В 2005 году я написала статью для журнала
Eye о том, что я считаю моментом возрождения орнамента. «В последние несколько лет, – заметила я, – страницы, которые мы переворачиваем, экраны, которые мы включаем, и пространства, которые мы посещаем, вырастают из декоративных деталей, геометрических паттернов, мандал, флеронов и завитков вымышленной пышной флоры. Что произошло в дизайнерском климате, который на протяжении большей части столетия был заведомо враждебным по отношению к созданию, применению или даже упоминанию декорирования? Что привело к декриминализации орнамента, заметной в сегодняшней дизайнерской практике и мышлении? И, помимо очевидного тренда на пересмотр предыдущих исследований орнамента, в чём более глубокое значение этой декриминализации?»

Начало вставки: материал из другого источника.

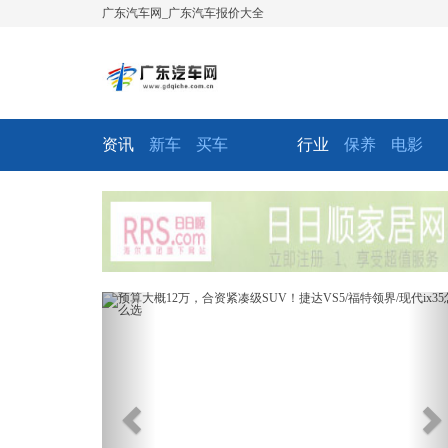
广东汽车网_广东汽车报价大全
资讯
新车
买车
行业
保养
电影
Previous
Ne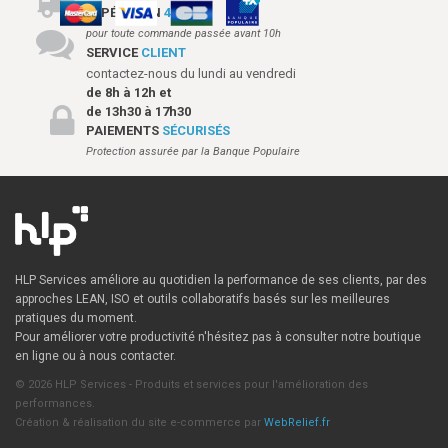
EXPÉDITION
48H
pour toute commande passée avant 10h
SERVICE
CLIENT
contactez-nous du lundi au vendredi
de 8h à 12h et
de 13h30 à 17h30
PAIEMENTS
SÉCURISÉS
Protection assurée par la Banque Populaire
HLP Services améliore au quotidien la performance de ses clients, par des
approches LEAN, ISO et outils collaboratifs basés sur les meilleures
pratiques du moment.
Pour améliorer votre productivité n'hésitez pas à consulter notre boutique
en ligne ou à nous contacter.
© 2026 HLP Services - Produits et services pour l'amélioration des
performances.
Création & réalisation du site e-commerce par
WebRelief.fr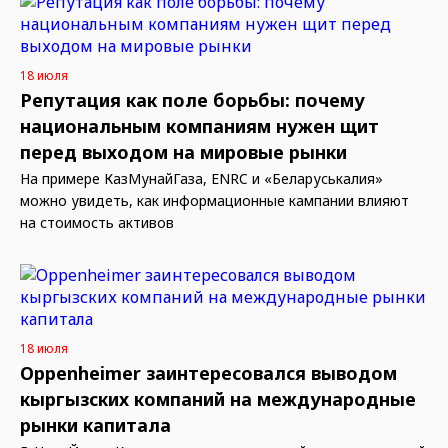
18 июля
Репутация как поле борьбы: почему
национальным компаниям нужен щит
перед выходом на мировые рынки
На примере КазМунайГаза, ENRC и «Беларуськалия»
можно увидеть, как информационные кампании влияют
на стоимость активов
18 июля
Oppenheimer заинтересовался выводом
кыргызских компаний на международные
рынки капитала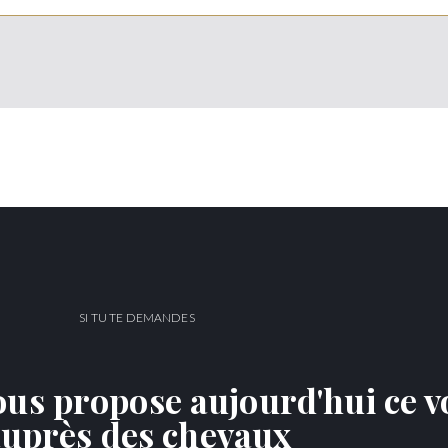
SI TU TE DEMANDES
vous propose aujourd'hui ce v
uprès des chevaux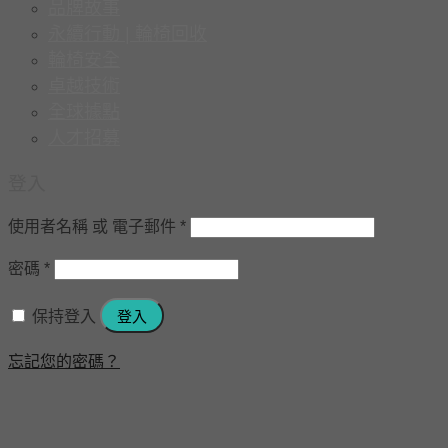
品牌故事
永續行動 | 輪椅回收
輪椅安全
卓越技術
全球據點
人才招募
登入
使用者名稱 或 電子郵件
*
密碼
*
保持登入
登入
忘記您的密碼？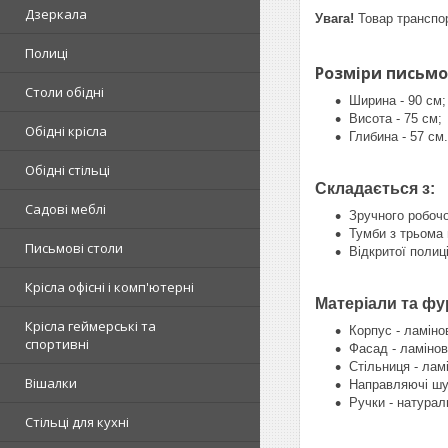
Дзеркала
Увага!
Товар транспор
Полиці
Розміри письмов
Столи обідні
Ширина - 90 см;
Висота - 75 см;
Обідні крісла
Глибина - 57 см.
Обідні стільці
Складається з:
Садові меблі
Зручного робочо
Тумби з трьома
Письмові столи
Відкритої полиц
Крісла офісні і комп'ютерні
Матеріали та фу
Крісла геймерські та
Корпус - ламіно
спортивні
Фасад - ламінов
Стільниця - лам
Вішалки
Направляючі шух
Ручки - натурал
Стільці для кухні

Тогда я выделила три варианта возрождения орнамента:
Во-первых, есть неподдельное и решительное празднование орнамента как такового. Некоторые дизайнеры, зная, что орнамент лишён смысла и отделён от функции, вместо того чтобы возражать против этого, решили освоить территорию бессмысленного, бесполезного, чрезмерного и преувеличенного декорирования. В зависимости от ваших эстетических предпочтений такая работа может рассматриваться как эгоистичная пародия или акт провокационного неповиновения, или же как акт возвращения себе территории фантазии, буйства красок и форм.
Во-вторых, появилась странная ностальгия по природе и сельскому прошлому. Странная, потому что большая часть этих богатых паттернами и орнаментами работ напоминала о времени и месте, которых никогда не было, времени и месте, которые существовали лишь в коллективном творческом пространстве, выходящем далеко за рамки личного и культурного опыта отдельных дизайнеров. Изображая пасторальные сцены, идеализированные доиндустриальные пейзажи, населённые дикими животными (в частности, оленями и совами), и обращаясь к визуальному символизму геральдики, современные и в основном городские дизайнеры, похоже, пытаются воссоздать прошлое и сельскую идиллию как способ бегства от городской реальности.
В-третьих, есть дизайнеры, исследующие более мрачные, городские и ироничные антиутопии. Британский дизайнер шрифта Джонатан Барнбрук создал замысловатые тибетские молитвенные мандалы, составленные из тысяч крошечных корпоративных логотипов в качестве размышления о глобализации. В работу «Паттерны пригородов Стоунера» Джеффа МакФетриджа был включён камуфляжный принт «Все вчерашние вечеринки», представляющий собой узор из мусора, остающегося после вечеринок: пивных банок, бутылок и окурков. Точно так же Даниэль ван дер Вельден и Морин Мурен в
айдентике Голландского фестиваля 2005 года соединили уличный мусор с витражами собора, и использовали паттерн аргайл, который часто носят типичные посетители фестиваля из среднего класса, тем самым создав образ апокалипсиса в знак критики неолиберального голландского общества. Ван дер Вельден сказал мне, что для того, чтобы выразить политические взгляды, создать многоуровневый нарратив и сделать отсылки к истории графдизайна, дизайнерам необходимо использовать «игривость и многослойность» и «визуальный словарь менее догматичный и более богатый, чем Модернизм».